Despite all the wonderful and amazing things that we can do with our computers, computers are not very intelligent. Computers can't act or think by themselves. All they can do is execute instructions written by humans. These step-by-step instructions given to computers by humans is called a program.
What is programming?
Programming is the act of giving step-by-step instructions to a computer to perform a certain task. Doing so requires human programmers to communicate with a computer. Such communication is achieved using code written in a programming language, following a set of grammatical rules and meanings, that both the computer and human programmer understands.
Coding vs. Programming
People often confuse the two terms: coding and programming. The act of translating step-by-step instructions to a program using a chosen programming language is called coding. But programming is more than coding. It involves among other things, coming up with the correct step-by-step instructions to give to computers for execution to achieve a given task.
Program Execution
How does a computer execute a program? Every computing student should have at least a basic understanding of this process. You will learn in detail how this is done in later modules CS2100/CS2106 or EE2028/CG2271, but for CS1010, we will take a very simplistic and high-level view of this process.

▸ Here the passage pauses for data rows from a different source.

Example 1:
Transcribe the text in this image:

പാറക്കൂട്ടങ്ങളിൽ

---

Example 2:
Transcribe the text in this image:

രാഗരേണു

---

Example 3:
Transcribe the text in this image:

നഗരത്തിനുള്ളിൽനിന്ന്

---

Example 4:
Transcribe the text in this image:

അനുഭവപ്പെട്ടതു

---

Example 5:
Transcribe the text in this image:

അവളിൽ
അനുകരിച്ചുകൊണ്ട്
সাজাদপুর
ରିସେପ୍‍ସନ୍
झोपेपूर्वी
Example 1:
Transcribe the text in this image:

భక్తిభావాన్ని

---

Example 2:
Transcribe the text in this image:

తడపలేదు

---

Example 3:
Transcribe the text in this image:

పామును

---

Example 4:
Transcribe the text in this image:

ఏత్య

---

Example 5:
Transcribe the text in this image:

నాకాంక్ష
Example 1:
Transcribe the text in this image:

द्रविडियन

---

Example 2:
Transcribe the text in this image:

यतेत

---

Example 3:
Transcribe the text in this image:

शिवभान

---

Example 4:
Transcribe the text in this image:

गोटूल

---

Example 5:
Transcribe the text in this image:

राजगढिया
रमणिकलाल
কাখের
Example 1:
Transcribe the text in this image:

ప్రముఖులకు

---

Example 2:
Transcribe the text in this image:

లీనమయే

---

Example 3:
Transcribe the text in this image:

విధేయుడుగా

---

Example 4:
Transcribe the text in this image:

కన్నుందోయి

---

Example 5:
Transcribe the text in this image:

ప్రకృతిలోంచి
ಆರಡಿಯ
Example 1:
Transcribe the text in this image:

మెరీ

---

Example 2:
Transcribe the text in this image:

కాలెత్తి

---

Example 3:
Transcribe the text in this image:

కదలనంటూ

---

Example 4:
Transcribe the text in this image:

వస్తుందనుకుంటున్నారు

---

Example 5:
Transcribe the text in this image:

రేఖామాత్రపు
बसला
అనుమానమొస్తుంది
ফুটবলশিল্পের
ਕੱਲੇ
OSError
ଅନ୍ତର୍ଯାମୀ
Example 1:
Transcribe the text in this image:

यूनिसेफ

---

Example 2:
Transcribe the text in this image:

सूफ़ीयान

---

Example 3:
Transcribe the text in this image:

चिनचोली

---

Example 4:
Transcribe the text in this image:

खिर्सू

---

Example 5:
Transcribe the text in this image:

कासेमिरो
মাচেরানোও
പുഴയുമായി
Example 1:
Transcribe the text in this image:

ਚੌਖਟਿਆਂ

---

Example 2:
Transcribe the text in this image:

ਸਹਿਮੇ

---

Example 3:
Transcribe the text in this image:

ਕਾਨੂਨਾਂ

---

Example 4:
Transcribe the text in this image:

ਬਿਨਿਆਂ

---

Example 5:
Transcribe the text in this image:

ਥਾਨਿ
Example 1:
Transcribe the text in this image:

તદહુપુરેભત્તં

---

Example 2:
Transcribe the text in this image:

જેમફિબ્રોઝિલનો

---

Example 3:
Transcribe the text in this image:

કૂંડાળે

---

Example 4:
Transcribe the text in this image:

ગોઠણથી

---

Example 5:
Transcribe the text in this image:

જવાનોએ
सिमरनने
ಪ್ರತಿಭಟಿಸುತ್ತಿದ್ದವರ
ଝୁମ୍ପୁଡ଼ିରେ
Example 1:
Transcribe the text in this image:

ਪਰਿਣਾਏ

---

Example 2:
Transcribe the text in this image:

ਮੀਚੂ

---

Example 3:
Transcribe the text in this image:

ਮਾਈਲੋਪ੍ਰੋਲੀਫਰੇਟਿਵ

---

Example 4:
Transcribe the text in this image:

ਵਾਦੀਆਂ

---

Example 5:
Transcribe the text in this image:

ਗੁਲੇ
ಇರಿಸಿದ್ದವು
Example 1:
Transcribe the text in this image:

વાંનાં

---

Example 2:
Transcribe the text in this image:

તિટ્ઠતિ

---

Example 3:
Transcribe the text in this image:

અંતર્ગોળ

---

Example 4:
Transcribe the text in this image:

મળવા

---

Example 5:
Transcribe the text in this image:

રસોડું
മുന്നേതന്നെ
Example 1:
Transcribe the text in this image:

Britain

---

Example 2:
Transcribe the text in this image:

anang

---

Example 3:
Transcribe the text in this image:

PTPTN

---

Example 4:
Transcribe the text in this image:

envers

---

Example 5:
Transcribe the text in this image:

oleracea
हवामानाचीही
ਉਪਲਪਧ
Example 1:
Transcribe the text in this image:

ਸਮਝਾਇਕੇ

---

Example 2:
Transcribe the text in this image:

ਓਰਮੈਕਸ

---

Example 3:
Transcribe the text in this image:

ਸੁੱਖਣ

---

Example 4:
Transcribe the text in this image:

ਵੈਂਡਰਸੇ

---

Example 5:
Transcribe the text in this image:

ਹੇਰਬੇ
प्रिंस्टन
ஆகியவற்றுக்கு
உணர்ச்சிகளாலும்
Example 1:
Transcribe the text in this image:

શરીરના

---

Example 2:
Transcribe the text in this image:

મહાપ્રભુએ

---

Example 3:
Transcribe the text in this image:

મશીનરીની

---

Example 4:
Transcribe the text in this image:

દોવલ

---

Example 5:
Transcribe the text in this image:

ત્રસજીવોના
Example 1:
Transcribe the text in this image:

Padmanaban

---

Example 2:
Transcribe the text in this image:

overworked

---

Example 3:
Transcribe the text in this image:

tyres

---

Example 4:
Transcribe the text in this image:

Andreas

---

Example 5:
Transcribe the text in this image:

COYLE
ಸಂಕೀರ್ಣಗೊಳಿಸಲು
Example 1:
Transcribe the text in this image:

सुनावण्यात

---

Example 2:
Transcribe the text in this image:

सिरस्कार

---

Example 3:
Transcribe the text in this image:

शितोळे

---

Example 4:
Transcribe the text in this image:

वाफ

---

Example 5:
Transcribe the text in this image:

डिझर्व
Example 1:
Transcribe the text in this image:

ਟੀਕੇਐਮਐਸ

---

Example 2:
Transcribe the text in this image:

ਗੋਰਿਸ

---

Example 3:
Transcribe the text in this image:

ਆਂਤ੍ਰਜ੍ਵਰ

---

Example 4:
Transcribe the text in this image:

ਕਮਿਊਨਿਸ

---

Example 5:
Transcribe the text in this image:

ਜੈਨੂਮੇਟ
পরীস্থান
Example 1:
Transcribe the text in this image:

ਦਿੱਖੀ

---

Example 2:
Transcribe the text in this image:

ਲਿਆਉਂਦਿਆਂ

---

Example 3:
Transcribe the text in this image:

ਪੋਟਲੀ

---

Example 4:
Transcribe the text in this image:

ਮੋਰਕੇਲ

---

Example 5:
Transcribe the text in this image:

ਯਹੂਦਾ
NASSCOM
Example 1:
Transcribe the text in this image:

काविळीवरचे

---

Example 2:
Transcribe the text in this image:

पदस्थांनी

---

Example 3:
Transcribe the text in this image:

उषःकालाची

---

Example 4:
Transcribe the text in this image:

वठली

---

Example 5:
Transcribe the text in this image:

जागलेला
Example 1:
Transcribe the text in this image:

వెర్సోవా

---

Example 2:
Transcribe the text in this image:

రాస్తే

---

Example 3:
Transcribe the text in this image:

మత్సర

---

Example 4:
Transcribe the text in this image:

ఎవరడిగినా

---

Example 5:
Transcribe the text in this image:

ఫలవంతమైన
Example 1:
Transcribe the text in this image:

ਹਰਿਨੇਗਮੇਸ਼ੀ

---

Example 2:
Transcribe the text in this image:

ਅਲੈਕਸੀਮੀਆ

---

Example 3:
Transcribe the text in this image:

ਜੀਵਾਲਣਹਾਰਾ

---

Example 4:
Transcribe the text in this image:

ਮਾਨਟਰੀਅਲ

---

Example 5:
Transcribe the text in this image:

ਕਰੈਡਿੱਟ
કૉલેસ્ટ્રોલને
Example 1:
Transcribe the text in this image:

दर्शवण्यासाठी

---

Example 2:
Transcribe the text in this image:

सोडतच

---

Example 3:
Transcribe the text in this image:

The two important components of a computer we will discuss for CS1010 are (i) the CPU, or central processing unit, which contains the electronic circuitry needed to execute the instructions, and (ii) the memory, which is a generalized term for where we store the data to be processed or manipulated by the CPU, as well as the instructions.
The instructions to the CPU come in the form of machine code, a sequence of bits (1s and 0s) that is interpreted and then followed by the CPU to do certain things. These machine codes could instruct the CPU, for instance, to compare if a particular number at a certain memory location is more than 0, to add one number to another, or to execute another instruction at another memory location. The data stored in the memory is also stored as a sequence of 1s and 0s.
From Machine Code to High-level Programming Language
While human programmers can write programs in machine code directly, doing so is a challenging endeavor and few actually do. The challenges stem from a few reasons: First, different CPUs understand different sets of machine code. Second, it is tedious to figure out where each piece of data is located in the memory (this location is determined by the operating system). Finally, the resulting code, even when it is correct and easy to read and understand by the machine, is often hard to decipher for a human. Simple operations such as comparing two numbers to see which one is bigger might require several instructions to perform.
To get around the readability problem, programmers can code in assembly language -- a human-readable form of machine code, where each instruction, instead of represented by 0s and 1s, is represented by a mnemonic (such as decr
, incr
, store
, add
, etc.). You will learn how to write programs in assembly languages in CS2100 and EE2028.
Writing code in assembly languages, however, does not fully address the issues of machine-dependent code and the tediousness of programming. Early programmers in the fifties thus designed high-level programming languages, where programmers can describe the operations that they wish to do in a language closer to their intention, in a machine-independent manner. These high-level programming languages come with an associated software tool called the compiler. The compiler compiles a program written in one of these programming languages into machine code for a specific CPU for execution using a compiler.
The first commercially available language is FORTRAN from IBM in the 1950s. Among many early programming languages, C (birth year 1972) is the only one that is still popular and widely used today, For many reasons, C is the language of choice for CS1010.
The Goals of CS1010
With the background above, we can now elaborate on the goals of CS1010.
First, you will learn the most important syntax elements of the C programming language and how to express the tasks that you want your computer to perform by writing a C program. C is a relatively simple language but some aspects of C are confusing to beginners. As such, we will not cover every aspect of C. Furthermore, we will ban some syntax of C from being used in CS1010.
Second, you will learn how a C program behaves, including how data are stored and manipulated in memory. This understanding is essential for writing a C program to run on resource-constraints devices as well as for understanding the security pitfalls.
Third, you will learn how to write good programs. A program not only needs to correctly express the tasks for a computer to execute, but it also needs to be read and understood by humans. You will learn to follow a clean coding style, document your code, etc., to make your code readable and changeable by yourself or other programmers.
The last and the most important and challenging goal of CS1010, however, is that you will learn how to write a program that solves a given problem. If you know what you want your program to do, step-by-step, translating that sequence of steps into C is not that difficult. Determining what you want your program to do is the hardest part!. This learning outcome is also the least language-dependent -- once you know what steps your want your program to perform, you can translate these steps into a program written in other languages, not limited to C.